What you will do —
For the records that follow, please set down exactly the lines between the one holding "13: (832, 491, 1.50)" and the one holding "39: (940, 90, 3.47)", inclusive, and only those.

Listed records —

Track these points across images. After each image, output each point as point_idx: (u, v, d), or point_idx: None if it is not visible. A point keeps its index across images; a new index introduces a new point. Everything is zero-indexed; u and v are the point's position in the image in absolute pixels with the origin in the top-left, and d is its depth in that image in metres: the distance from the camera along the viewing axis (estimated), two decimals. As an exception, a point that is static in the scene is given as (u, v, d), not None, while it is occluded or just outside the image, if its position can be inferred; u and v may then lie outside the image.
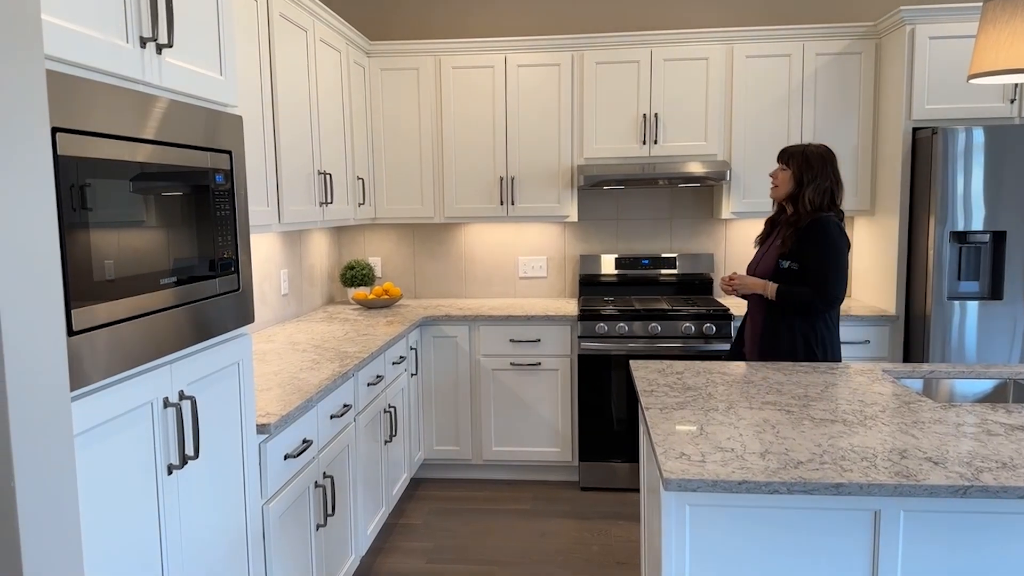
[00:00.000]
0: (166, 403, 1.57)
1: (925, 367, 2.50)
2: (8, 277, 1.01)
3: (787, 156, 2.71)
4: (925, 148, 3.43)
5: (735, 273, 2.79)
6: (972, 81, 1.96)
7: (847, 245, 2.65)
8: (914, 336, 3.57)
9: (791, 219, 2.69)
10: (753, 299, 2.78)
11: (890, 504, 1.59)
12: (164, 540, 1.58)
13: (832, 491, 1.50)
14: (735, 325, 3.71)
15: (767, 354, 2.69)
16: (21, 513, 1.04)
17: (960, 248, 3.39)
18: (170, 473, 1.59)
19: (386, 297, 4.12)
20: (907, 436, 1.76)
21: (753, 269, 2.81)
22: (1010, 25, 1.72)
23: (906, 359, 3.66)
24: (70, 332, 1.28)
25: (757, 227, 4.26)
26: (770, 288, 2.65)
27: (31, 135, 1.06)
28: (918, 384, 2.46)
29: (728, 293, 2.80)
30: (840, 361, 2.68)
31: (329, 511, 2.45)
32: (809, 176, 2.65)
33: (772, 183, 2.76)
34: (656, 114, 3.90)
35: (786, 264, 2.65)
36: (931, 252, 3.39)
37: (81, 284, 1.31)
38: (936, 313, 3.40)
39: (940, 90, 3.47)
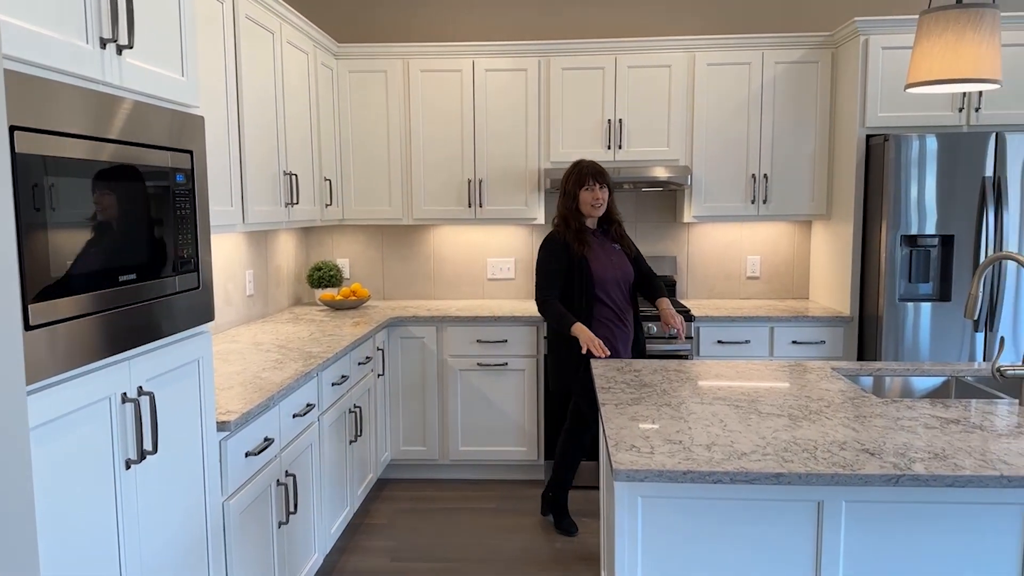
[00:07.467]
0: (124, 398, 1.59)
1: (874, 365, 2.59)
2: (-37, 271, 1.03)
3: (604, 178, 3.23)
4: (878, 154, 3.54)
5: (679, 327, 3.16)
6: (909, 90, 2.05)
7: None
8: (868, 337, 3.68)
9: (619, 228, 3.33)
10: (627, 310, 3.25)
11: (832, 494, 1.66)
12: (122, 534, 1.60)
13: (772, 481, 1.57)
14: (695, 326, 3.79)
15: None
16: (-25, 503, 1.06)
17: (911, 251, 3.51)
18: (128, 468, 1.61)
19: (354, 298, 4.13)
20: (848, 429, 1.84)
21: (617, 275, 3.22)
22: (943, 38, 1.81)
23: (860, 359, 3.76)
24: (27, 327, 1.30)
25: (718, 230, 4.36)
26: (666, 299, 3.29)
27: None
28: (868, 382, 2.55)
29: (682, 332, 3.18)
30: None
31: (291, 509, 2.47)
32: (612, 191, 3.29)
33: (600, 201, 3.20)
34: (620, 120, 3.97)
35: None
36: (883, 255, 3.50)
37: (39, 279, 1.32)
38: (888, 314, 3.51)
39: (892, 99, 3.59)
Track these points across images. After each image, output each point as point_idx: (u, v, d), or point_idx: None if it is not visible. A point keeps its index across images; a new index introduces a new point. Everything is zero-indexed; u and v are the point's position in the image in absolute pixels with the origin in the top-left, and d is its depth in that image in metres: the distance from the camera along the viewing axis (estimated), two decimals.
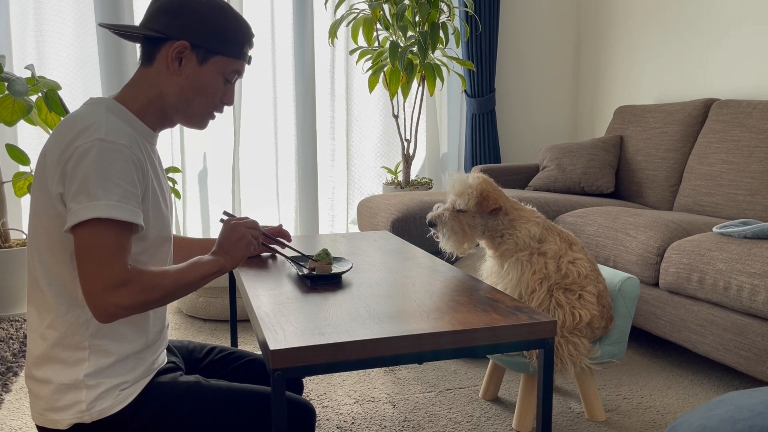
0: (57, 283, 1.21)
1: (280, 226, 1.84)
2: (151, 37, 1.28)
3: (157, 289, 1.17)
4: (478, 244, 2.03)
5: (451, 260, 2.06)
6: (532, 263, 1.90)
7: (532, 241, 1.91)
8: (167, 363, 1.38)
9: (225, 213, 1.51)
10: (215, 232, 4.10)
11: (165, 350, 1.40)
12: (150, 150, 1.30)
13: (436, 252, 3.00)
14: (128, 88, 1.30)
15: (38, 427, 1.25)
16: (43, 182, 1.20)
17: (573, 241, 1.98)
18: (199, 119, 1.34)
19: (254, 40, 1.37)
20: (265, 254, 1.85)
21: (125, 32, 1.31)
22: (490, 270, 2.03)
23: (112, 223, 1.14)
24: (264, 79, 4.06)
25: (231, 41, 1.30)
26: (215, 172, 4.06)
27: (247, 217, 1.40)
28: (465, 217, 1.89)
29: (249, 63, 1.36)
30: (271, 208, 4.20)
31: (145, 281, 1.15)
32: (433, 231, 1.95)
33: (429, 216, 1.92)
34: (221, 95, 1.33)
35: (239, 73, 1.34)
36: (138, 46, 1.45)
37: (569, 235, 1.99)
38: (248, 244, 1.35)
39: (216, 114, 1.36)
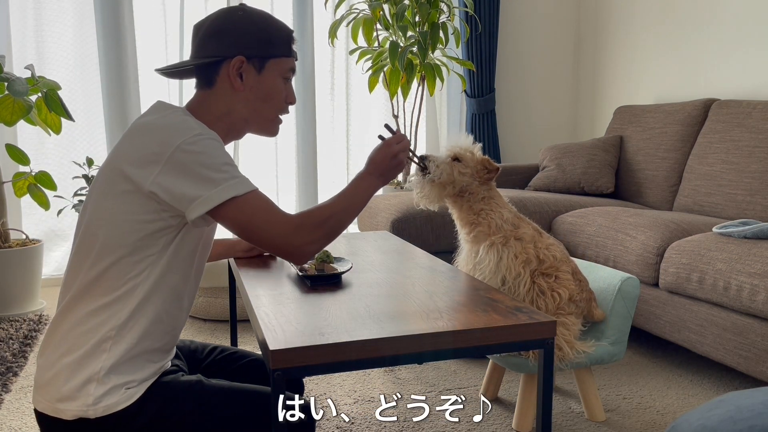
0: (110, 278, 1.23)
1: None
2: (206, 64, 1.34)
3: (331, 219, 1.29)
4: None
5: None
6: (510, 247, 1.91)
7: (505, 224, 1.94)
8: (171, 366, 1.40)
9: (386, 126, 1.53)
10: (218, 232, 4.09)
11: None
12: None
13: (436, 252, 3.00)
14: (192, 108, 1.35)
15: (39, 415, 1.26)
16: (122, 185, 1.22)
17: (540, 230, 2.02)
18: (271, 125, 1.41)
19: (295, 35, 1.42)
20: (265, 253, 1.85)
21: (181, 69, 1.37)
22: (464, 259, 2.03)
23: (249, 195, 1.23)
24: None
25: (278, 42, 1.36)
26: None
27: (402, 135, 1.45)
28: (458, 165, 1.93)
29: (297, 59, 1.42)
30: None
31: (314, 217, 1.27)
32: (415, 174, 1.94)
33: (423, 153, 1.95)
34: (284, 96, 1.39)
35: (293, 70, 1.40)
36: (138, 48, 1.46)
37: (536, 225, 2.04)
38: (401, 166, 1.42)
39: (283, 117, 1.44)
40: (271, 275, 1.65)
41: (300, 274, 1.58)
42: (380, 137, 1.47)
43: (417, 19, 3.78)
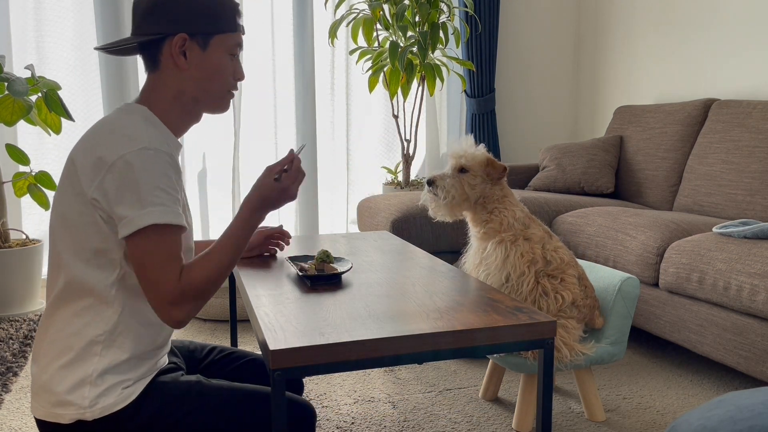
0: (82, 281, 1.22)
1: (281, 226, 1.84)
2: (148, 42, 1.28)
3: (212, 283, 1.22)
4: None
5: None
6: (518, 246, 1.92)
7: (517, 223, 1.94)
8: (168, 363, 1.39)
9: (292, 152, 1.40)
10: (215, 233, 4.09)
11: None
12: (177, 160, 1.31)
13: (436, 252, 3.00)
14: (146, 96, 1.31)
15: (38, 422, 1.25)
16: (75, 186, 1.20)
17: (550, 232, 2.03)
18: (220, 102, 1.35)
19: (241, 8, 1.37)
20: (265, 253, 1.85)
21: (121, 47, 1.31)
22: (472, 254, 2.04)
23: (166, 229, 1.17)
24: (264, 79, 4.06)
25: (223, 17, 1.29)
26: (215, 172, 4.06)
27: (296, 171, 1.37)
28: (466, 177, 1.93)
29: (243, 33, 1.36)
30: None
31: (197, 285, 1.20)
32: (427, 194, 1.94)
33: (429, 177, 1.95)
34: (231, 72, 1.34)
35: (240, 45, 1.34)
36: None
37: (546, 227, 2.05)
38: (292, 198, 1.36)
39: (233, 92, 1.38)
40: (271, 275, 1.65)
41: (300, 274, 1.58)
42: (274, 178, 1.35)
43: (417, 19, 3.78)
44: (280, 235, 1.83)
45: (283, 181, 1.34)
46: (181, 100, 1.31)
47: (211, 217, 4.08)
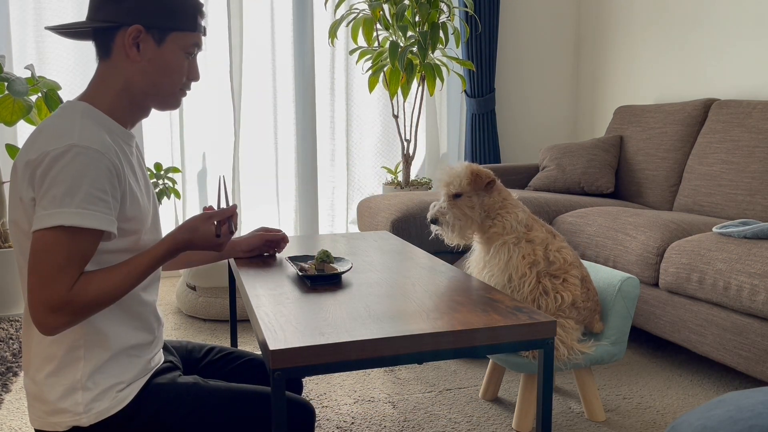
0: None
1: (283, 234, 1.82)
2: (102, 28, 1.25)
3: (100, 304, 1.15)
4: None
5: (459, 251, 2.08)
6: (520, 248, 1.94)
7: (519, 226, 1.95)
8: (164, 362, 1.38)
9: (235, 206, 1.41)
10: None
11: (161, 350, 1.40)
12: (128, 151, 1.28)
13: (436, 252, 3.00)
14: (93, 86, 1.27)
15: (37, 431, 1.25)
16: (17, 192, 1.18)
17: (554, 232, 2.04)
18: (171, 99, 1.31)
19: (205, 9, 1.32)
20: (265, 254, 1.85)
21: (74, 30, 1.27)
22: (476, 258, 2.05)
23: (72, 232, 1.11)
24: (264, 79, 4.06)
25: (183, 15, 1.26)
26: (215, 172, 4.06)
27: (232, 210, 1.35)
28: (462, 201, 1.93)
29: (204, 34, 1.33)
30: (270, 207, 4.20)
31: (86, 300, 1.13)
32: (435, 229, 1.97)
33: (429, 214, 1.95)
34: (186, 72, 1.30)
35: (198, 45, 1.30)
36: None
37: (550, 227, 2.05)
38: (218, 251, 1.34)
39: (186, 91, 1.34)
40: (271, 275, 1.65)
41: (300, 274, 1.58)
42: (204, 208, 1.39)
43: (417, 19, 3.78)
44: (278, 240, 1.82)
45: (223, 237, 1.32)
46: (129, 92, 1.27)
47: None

Final answer —
13: (832, 491, 1.50)
14: (735, 325, 3.71)
15: (767, 354, 2.69)
16: (21, 513, 1.04)
17: (960, 248, 3.39)
18: (170, 473, 1.59)
19: (386, 297, 4.12)
20: (907, 436, 1.76)
21: (753, 269, 2.81)
22: (1010, 25, 1.72)
23: (906, 359, 3.66)
24: (70, 332, 1.28)
25: (757, 227, 4.26)
26: (770, 288, 2.65)
27: (31, 135, 1.06)
28: (918, 384, 2.46)
29: (728, 293, 2.80)
30: (840, 361, 2.68)
31: (329, 511, 2.45)
32: (809, 176, 2.65)
33: (772, 183, 2.76)
34: (656, 114, 3.90)
35: (786, 264, 2.65)
36: (931, 252, 3.39)
37: (81, 284, 1.31)
38: (936, 313, 3.40)
39: (940, 90, 3.47)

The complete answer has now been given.